▶ _TO-DO ITEM_
Please restate word for word, and with nothing added, the lines that run from the one holding "Partners, angefangen bei der ausführlichen" to the end of the entries below.

==== RECORDS SUPPLIED ====

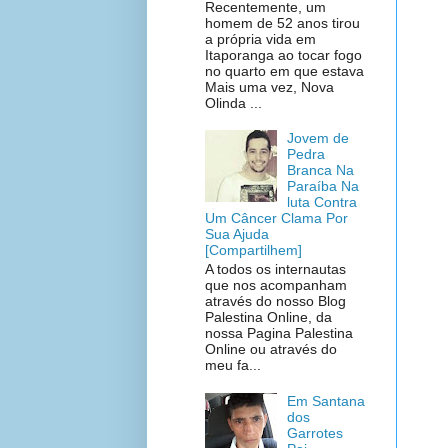
Recentemente, um
homem de 52 anos tirou
a própria vida em
Itaporanga ao tocar fogo
no quarto em que estava
Mais uma vez, Nova
Olinda ...
Jovem de
Pedra
Branca Na
Paraíba Na
luta Contra
Um Câncer Clama Por
Sua Ajuda
[Compartilhem]
A todos os internautas
que nos acompanham
através do nosso Blog
Palestina Online, da
nossa Pagina Palestina
Online ou através do
meu fa...
Em Santana
dos
Garrotes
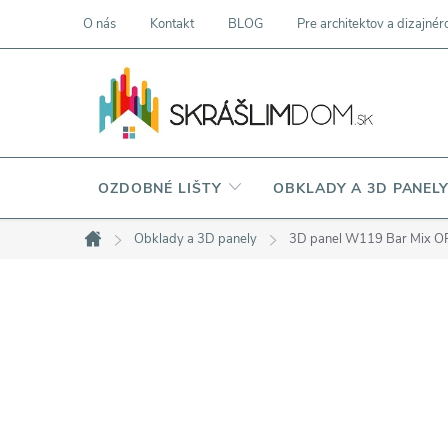
Prejsť
O nás
Kontakt
BLOG
Pre architektov a dizajnér
na
obsah
OZDOBNÉ LIŠTY
OBKLADY A 3D PANEL
Obklady a 3D panely
3D panel W119 Bar Mix 
Domov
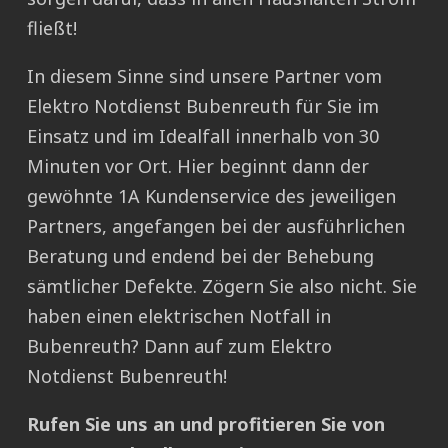
fließt!
In diesem Sinne sind unsere Partner vom
Elektro Notdienst Bubenreuth für Sie im
Einsatz und im Idealfall innerhalb von 30
Minuten vor Ort. Hier beginnt dann der
gewöhnte 1A Kundenservice des jeweiligen
Partners, angefangen bei der ausführlichen
Beratung und endend bei der Behebung
sämtlicher Defekte. Zögern Sie also nicht. Sie
haben einen elektrischen Notfall in
Bubenreuth? Dann auf zum Elektro
Notdienst Bubenreuth!
Rufen Sie uns an und profitieren Sie von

====

▶ _ANSWER TO THE PROBLEM_
Partners, angefangen bei der ausführlichen
Beratung und endend bei der Behebung
sämtlicher Defekte. Zögern Sie also nicht. Sie
haben einen elektrischen Notfall in
Bubenreuth? Dann auf zum Elektro
Notdienst Bubenreuth!
Rufen Sie uns an und profitieren Sie von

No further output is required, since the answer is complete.